Text |
# Wood stabilization



## Corjack (Sep 12, 2014)

Ordered one of those wood stabilizing gadgets from turn tex yesterday. Got a 26.00 box of spalted maple that is a bit too soft to make handles out of, a a bit too pretty to pitch. Perfectly reasonable alternative was to spend 300.00 + dollars for machine, juice, and vacuum pump.

Reactions: Like 3 | Agree 1 | Funny 2


----------



## JR Custom Calls (Sep 12, 2014)

Yes. That is completely logical. 

Actually, it's a good investment... most any spalted or burl pieces get stabilized before I turn them. I'm hoping to get set up to do my own stabilizing as well. Plenty of guys here that do, that I'm sure would be glad to help you along the process.


----------



## Corjack (Sep 12, 2014)

Yea, between what I have read, and the help of experienced guys on this forum, I figure it will no be to difficult to get it working properly.


----------



## Schroedc (Sep 12, 2014)

I've been using the Turntex setup and I love it, Been experimenting with dyes and getting some way cool colors lately. One tip for you, If you are using the 8 inch square chamber, either clean it out right away so you don't get gunk on the walls or what I like to do is put the stuff I'm stabilizing into a plastic container (Tupperware, cool whip bucket, Ice cream pail, etc) and then after the vac cycle I can lift the bucket out for the soak cycle and go on to another batch right away.

Reactions: Informative 1


----------



## Corjack (Sep 12, 2014)

Nah, I ordered the juice proof round chamber, 12 inches long.

Reactions: Like 2 | Thank You! 1


----------



## TurnTex (Sep 13, 2014)

Thank you Corjack! I too am here for any help you may need along the way once you get your stuff! Actually even before if you happen to have questions! Always happy to help and willing to share.


----------



## Corjack (Sep 13, 2014)

Looking forward to playing with it, when you get it done.


----------



## Corjack (Dec 16, 2014)

TurnTex said:


> Thank you Corjack! I too am here for any help you may need along the way once you get your stuff! Actually even before if you happen to have questions! Always happy to help and willing to share.




Been a bit over twelve weeks. Is the unit about done yet?


----------



## TurnTex (Dec 16, 2014)

Send me your name or order number please so I can look it up. It should not have been that long as I am only a 2 weeks out at most on chambers.


----------



## TurnTex (Dec 16, 2014)

Since this was asked publicly (rightfully so), I am going to post something publicly so that others can see what is going on and that I am not a slacker as it may appear! And no, Ron did not insinuate that I am and we are working to get this figured out so all is well as far as I am concerned.

Problems and tasks |
a – Copy the listing verbatim, everything from its first line down to the line containing "county / district: Santa Cruz", with both of those lines included.
b – Pick up the wood stabilization thread at the point where it stops and write the next part.
The wood stabilization thread and the listing that follows it have nothing to do with each other.

Data items:
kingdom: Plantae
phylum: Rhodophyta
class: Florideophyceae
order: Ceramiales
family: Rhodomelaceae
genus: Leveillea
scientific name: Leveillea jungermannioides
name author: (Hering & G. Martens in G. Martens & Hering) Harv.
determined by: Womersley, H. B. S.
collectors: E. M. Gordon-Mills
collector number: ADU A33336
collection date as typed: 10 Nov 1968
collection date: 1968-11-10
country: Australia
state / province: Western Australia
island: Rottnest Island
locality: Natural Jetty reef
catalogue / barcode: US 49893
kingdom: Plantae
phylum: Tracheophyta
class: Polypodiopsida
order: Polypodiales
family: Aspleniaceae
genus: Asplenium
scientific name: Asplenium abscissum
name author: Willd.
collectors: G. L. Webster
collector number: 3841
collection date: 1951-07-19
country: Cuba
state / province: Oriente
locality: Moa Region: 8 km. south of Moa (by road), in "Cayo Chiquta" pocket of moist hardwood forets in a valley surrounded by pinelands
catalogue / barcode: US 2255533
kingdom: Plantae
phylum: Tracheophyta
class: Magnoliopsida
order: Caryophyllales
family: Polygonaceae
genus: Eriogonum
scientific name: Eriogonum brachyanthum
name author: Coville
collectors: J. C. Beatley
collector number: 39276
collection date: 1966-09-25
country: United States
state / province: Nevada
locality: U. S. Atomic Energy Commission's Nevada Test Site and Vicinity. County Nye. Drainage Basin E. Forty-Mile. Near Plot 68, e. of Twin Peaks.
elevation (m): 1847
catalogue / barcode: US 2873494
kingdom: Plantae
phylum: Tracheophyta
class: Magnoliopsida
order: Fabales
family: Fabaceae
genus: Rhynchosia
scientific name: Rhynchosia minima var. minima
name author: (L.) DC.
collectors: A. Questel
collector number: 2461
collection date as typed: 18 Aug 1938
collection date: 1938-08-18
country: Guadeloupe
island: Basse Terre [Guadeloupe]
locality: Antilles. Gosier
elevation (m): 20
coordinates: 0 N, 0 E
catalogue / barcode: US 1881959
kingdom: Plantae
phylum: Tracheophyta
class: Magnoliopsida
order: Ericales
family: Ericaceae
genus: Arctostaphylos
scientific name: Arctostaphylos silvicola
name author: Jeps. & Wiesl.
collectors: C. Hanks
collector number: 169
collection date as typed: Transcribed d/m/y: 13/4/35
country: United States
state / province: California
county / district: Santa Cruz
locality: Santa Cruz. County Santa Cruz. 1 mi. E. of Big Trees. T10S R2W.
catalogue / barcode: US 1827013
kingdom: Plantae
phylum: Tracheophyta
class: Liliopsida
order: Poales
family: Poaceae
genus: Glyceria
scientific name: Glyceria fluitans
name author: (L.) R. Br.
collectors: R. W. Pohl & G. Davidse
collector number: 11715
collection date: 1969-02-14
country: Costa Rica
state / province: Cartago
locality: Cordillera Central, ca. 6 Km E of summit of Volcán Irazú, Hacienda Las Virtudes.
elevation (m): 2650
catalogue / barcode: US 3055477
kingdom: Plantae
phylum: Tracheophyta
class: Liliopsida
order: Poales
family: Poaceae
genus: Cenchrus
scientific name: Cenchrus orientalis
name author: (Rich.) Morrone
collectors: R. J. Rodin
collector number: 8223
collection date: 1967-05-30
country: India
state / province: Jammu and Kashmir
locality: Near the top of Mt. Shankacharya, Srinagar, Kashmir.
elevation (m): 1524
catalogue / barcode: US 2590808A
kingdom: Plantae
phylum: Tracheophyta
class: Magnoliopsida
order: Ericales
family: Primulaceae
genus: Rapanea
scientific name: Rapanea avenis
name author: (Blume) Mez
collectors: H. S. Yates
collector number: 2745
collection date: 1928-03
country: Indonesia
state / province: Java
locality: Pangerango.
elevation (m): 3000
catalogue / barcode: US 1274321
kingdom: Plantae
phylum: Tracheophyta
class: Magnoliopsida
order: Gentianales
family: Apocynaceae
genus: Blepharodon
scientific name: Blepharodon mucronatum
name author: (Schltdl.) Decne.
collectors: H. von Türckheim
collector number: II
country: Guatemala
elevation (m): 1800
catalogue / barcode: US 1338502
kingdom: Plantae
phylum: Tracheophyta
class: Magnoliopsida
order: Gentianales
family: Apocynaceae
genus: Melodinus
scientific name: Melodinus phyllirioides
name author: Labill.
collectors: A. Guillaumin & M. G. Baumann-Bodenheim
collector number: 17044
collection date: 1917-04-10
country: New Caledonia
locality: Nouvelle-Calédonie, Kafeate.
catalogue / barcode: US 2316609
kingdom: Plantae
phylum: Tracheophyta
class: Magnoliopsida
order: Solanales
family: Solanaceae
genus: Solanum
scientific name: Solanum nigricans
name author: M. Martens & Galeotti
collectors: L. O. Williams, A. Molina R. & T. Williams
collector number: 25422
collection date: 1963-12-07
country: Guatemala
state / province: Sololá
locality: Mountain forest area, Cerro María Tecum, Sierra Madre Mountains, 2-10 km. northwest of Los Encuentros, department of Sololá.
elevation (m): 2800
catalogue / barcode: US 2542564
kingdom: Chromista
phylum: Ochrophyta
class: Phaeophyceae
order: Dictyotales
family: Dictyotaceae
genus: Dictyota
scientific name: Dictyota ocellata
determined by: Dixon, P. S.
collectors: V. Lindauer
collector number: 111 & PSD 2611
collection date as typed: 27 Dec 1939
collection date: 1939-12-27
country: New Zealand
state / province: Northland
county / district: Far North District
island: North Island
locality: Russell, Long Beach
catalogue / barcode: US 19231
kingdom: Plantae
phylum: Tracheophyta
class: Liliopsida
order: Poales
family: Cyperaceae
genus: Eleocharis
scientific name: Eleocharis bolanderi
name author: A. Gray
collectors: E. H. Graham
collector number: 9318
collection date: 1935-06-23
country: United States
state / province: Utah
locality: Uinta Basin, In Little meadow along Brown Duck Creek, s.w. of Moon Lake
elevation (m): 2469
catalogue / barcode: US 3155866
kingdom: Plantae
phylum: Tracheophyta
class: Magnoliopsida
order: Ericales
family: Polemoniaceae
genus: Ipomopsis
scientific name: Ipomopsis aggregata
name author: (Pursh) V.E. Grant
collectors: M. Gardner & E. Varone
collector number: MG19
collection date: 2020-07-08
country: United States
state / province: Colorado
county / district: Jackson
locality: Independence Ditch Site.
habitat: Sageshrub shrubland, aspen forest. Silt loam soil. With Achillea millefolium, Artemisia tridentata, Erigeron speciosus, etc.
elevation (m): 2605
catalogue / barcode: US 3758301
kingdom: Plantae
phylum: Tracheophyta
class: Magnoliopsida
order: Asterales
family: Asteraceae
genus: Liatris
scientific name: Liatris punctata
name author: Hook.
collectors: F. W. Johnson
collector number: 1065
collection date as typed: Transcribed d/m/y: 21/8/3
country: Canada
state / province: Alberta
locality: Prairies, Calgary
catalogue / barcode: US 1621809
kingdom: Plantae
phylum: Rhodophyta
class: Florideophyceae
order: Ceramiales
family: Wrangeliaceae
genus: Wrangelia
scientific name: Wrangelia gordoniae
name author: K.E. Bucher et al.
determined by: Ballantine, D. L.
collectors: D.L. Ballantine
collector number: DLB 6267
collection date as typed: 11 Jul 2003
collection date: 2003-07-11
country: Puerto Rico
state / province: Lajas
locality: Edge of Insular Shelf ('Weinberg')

Outputs by task |
a –
kingdom: Plantae
phylum: Rhodophyta
class: Florideophyceae
order: Ceramiales
family: Rhodomelaceae
genus: Leveillea
scientific name: Leveillea jungermannioides
name author: (Hering & G. Martens in G. Martens & Hering) Harv.
determined by: Womersley, H. B. S.
collectors: E. M. Gordon-Mills
collector number: ADU A33336
collection date as typed: 10 Nov 1968
collection date: 1968-11-10
country: Australia
state / province: Western Australia
island: Rottnest Island
locality: Natural Jetty reef
catalogue / barcode: US 49893
kingdom: Plantae
phylum: Tracheophyta
class: Polypodiopsida
order: Polypodiales
family: Aspleniaceae
genus: Asplenium
scientific name: Asplenium abscissum
name author: Willd.
collectors: G. L. Webster
collector number: 3841
collection date: 1951-07-19
country: Cuba
state / province: Oriente
locality: Moa Region: 8 km. south of Moa (by road), in "Cayo Chiquta" pocket of moist hardwood forets in a valley surrounded by pinelands
catalogue / barcode: US 2255533
kingdom: Plantae
phylum: Tracheophyta
class: Magnoliopsida
order: Caryophyllales
family: Polygonaceae
genus: Eriogonum
scientific name: Eriogonum brachyanthum
name author: Coville
collectors: J. C. Beatley
collector number: 39276
collection date: 1966-09-25
country: United States
state / province: Nevada
locality: U. S. Atomic Energy Commission's Nevada Test Site and Vicinity. County Nye. Drainage Basin E. Forty-Mile. Near Plot 68, e. of Twin Peaks.
elevation (m): 1847
catalogue / barcode: US 2873494
kingdom: Plantae
phylum: Tracheophyta
class: Magnoliopsida
order: Fabales
family: Fabaceae
genus: Rhynchosia
scientific name: Rhynchosia minima var. minima
name author: (L.) DC.
collectors: A. Questel
collector number: 2461
collection date as typed: 18 Aug 1938
collection date: 1938-08-18
country: Guadeloupe
island: Basse Terre [Guadeloupe]
locality: Antilles. Gosier
elevation (m): 20
coordinates: 0 N, 0 E
catalogue / barcode: US 1881959
kingdom: Plantae
phylum: Tracheophyta
class: Magnoliopsida
order: Ericales
family: Ericaceae
genus: Arctostaphylos
scientific name: Arctostaphylos silvicola
name author: Jeps. & Wiesl.
collectors: C. Hanks
collector number: 169
collection date as typed: Transcribed d/m/y: 13/4/35
country: United States
state / province: California
county / district: Santa Cruz

b –
The order was placed 9/12 with a deposit paid.
A notification e-mail stating it was ready to complete and asking for confirmation that everything was correct and that the order was still wanted was sent on 10/22 to a gmail address on file as provided in the original order . This was within the stated lead time of 4-6 weeks on chambers listed on my site at the time (it is now 1-3 weeks). No reply was received to confirm the order so it stayed in a holding pattern. On 11/19, an additional e-mail with the same contents was sent to the same address with no reply. I typically will send 3 or 4 notices every 30 days or so and then give up. Another e-mail would have been sent in the next few days.

After talking with Ron by PM, it appears my e-mails have never made it through the gmail gauntlet to his inbox or even his spam folder. I have looked at my e-mail server logs (I have my own server so nothing shared here) and can go back 30 days. There is a log entry showing the e-mail sent on 11/19 left my server as expected and was accepted by Gmail. It then disappeared from there. I can not go back and check the 10/22 message since it is past 30 days. Today Ron provided me with his work address and I tried sending a reply there and it did not make it through. I checked the server logs on that one and it appears his work host did not accept the message for whatever reason.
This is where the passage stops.